U.S. President Bush observed Memorial Day on Monday and acknowledged the "great costs" of the current conflicts in Iraq and Afghanistan.

U.S. President Bush places a wreath during the Memorial Day ceremony at the tomb of the Unknown Soldier at Arlington National Cemetery in Arlington, Va. Monday, May 31, 2004. [AP Photo] 

Atop a rain-swept hill in Arlington National Cemetery, the Republican president placed a wreath at the marble tomb of unidentified soldiers killed during the two world wars and in Korea, before bowing his head for a moment of silence.

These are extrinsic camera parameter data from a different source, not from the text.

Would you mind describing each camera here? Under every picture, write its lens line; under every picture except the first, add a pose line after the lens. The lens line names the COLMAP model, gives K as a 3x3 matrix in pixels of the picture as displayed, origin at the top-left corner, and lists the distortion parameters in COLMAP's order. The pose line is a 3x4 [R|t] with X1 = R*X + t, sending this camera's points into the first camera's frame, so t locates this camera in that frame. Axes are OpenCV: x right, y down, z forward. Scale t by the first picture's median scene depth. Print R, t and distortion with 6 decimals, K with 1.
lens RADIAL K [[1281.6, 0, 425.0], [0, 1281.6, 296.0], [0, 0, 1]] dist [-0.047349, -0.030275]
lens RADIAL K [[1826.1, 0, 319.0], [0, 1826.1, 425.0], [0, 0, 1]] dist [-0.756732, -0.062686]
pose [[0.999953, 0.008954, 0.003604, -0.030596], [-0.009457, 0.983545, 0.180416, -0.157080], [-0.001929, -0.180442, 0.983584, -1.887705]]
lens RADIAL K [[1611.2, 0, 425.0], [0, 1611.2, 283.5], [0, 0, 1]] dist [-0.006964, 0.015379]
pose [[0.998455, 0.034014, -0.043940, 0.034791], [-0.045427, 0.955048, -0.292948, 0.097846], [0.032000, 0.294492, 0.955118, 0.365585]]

He stood in the cemetery's marble-columned amphitheater to extol U.S. soldiers overseas and describe the Iraq of Saddam Hussein as a terror regime akin to Taliban-ruled Afghanistan, which sheltered Osama bin Laden and his al Qaeda militants.

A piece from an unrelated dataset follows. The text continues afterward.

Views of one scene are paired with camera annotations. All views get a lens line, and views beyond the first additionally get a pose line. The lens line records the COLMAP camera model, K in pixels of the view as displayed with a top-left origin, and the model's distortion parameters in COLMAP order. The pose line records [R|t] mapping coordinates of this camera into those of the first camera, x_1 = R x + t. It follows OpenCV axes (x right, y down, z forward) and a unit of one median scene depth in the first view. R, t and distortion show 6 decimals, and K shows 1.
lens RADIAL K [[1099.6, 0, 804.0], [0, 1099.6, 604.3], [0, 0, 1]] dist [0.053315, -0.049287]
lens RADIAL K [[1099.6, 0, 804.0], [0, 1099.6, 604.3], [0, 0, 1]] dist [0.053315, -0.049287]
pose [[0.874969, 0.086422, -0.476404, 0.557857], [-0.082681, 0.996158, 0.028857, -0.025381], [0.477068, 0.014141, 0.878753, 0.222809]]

"Through our history, America has gone to war reluctantly because we have known the costs of war. And the war on terror we're fighting today has brought great costs of its own," Bush said.

But he said since the September 11, 2001, attacks on America, U.S. service men and women have displayed "decency and their brave spirit."

"Because of their fierce courage, America is safer, two terror regimes are gone forever, and more than 50 million souls now live in freedom," Bush declared.

Bush spoke as the combined U.S. death toll in Iraq and Afghanistan climbed toward 1,000 and the U.S. occupation of Iraq has increasingly become a political liability for him.

With the approaching June 30 handover to an Iraqi interim government overshadowed by insurgent violence and a scandal over abuse of Iraqi prisoners, Bush's job approval ratings have hit new lows and stirred calls for the resignation of Defense Secretary Donald Rumsfeld, whom the president stood beside.

Clashes with Sunni and Shi'ite Muslim insurgents in Iraq raised the U.S. death toll there by more than 200 in April and May alone. The two-month figure compares with the 138 U.S. soldiers who died during the major combat operations in Iraq that Bush declared over on May 1, 2003.

Official Pentagon statistics show 802 U.S. dead and 4,682 wounded in Operation Iraqi Freedom as of Friday morning. Another 122 have died and 310 have been wounded as part of Operation Enduring Freedom, mainly in Afghanistan.

The official figures do not include at least five soldiers in Iraq and four in Afghanistan killed during the weekend.

Bush, who avoided combat in Vietnam while serving as a pilot in the Texas Air National Guard, has fashioned himself as a strong president presiding at a time of war for his re-election campaign against Democratic presidential candidate John Kerry, a decorated Vietnam veteran.

Bush spoke on Saturday at Washington's new World War II memorial and will visit France on June 6 for the 60th anniversary of the Normandy invasion.

Kerry made his own Memorial Day visit to the Vietnam Veterans' memorial, where he laid a wreath with the family of a soldier who died in 1976 of battle injuries he suffered in 1968. Kerry had pushed to have the man's name added to the list of 58,000 Vietnam fatalities.